Data in this exercise —
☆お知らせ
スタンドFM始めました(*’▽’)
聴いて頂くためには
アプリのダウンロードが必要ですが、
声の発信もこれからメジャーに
...
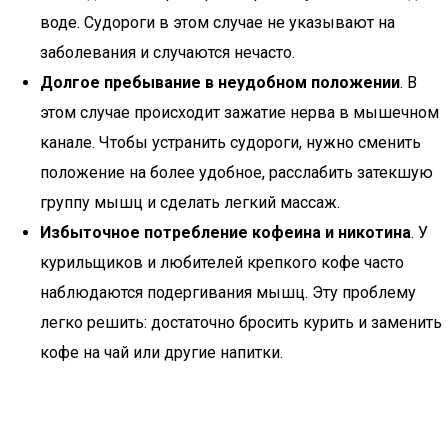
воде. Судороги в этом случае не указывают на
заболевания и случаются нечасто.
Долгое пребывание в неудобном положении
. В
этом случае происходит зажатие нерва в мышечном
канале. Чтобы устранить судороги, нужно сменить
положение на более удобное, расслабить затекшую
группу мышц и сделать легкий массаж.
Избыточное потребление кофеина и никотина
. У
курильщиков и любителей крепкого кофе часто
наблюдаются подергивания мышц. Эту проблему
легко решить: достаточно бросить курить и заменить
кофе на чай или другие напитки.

What you need to do — Within the listing, how many lines hold the word "этом"? Answer with the number by itself.

Result of the exercise — 2